The investigation is now over and Reuters says the report was submitted to the White House less than two hours before it was due. The department is keeping details under wraps, but President Trump has 90 days to consider taking action based on recommendations made in the report.
There’s no word on what recommendations are in the report but, when the investigation was launched, the Department of Commerce said the number of automotive production jobs in the United States has fallen by 22 percent, since 1990, “even though Americans are continuing to purchase automobiles at record levels.” The department also noted the number of imported passenger vehicles has jumped 16 percent in the past 20 years.
It remains unclear what will happen next, but many observers believe the Trump administration will use the report to justify slapping tariffs on imported vehicles
. There’s still a lot of uncertainly, but possible recommendations could include tariffs of 20-25 percent on imported vehicles and parts or more targeted tariffs on electric and autonomous vehicles.

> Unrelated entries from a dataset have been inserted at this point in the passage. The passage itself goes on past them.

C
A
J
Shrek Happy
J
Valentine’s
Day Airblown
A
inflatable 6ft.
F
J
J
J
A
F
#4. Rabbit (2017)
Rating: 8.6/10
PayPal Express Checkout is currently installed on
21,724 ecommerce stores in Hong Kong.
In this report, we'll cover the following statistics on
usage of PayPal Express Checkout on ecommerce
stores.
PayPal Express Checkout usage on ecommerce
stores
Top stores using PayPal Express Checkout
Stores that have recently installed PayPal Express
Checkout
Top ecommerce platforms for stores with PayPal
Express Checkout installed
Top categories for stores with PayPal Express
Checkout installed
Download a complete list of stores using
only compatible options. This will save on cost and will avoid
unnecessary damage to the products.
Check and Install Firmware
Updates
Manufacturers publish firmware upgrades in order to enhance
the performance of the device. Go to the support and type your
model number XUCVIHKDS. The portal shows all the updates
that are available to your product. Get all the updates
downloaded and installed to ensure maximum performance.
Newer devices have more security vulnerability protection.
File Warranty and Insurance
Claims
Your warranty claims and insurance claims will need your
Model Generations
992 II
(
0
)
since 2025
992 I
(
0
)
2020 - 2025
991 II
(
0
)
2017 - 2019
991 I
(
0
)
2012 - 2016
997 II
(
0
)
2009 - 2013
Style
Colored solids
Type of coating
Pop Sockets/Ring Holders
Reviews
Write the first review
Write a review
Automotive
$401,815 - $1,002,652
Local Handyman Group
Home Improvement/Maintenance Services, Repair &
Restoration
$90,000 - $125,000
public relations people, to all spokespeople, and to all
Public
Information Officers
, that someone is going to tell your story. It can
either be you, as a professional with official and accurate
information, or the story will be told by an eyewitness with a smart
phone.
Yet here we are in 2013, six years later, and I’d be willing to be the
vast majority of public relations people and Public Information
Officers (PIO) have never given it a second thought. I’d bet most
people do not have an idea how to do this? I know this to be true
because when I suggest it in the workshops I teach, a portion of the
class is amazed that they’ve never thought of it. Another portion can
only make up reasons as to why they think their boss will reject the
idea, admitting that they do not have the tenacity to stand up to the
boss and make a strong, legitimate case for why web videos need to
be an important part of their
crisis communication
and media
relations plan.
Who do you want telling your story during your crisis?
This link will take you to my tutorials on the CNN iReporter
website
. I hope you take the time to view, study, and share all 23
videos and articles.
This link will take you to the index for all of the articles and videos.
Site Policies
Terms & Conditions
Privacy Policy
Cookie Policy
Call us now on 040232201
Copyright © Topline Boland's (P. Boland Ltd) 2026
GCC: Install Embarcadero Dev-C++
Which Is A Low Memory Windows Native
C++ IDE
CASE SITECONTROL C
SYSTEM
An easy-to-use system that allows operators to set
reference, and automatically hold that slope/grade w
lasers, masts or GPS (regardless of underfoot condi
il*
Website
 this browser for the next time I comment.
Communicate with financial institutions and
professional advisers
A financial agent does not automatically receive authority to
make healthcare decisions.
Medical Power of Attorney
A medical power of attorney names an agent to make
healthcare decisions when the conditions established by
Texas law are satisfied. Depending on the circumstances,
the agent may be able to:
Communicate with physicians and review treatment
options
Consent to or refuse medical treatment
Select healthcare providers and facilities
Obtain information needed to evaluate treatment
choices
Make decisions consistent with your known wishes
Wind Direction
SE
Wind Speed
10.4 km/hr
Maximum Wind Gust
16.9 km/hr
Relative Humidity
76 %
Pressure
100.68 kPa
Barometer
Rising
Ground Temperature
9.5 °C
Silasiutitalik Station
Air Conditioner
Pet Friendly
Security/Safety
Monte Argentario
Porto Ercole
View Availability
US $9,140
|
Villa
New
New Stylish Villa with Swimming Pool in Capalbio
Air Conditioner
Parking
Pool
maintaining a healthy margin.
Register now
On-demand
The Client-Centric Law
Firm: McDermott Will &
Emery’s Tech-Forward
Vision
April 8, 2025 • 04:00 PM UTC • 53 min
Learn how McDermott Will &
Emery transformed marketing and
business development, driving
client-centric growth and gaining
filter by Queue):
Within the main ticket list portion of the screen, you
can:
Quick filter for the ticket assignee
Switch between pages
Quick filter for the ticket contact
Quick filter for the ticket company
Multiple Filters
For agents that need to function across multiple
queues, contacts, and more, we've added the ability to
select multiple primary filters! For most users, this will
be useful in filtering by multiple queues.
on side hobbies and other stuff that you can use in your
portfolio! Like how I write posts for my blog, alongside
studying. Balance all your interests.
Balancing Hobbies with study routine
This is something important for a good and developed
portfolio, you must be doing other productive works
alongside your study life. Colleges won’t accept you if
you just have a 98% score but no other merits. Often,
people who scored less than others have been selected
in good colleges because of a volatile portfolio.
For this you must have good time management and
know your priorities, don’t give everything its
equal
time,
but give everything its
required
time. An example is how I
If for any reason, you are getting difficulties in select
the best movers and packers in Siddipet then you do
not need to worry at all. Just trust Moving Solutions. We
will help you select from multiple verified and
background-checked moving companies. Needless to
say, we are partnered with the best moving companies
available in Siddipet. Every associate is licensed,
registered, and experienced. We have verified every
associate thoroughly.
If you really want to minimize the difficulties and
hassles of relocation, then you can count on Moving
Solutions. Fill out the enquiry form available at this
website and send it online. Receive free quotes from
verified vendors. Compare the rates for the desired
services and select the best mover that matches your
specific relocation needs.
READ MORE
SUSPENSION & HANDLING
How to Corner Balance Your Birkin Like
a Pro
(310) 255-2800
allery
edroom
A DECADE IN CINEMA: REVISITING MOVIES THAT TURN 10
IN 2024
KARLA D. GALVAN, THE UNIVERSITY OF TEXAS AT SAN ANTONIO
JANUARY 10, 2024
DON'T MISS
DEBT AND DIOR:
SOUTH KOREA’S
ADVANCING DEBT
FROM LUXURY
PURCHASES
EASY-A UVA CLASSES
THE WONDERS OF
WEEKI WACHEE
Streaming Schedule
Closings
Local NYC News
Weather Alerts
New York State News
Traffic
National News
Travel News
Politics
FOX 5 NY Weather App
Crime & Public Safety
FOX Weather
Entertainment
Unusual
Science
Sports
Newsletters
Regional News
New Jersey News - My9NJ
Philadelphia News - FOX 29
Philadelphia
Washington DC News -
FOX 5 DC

A number of companies have been critical of the proposed tariffs and Toyota has previously called them “a tax on consumers, [which] would increase the cost of every vehicle sold in the country.” With tariffs of 25 percent, the automaker suggested the price of the American-made Camry would jump by $1,800 (£1,392 / £1,591).
More recently, the Center for Automotive Research (PDF) released a report that suggested tariffs could cost up to 366,900 jobs in the United States including those of up to 77,000 dealership employees. The report also suggested the average price of a new vehicle could climb by $2,750 (£2,126 / £2,431) and this could cause new vehicle sales to plummet by up to 1.3 million units annually.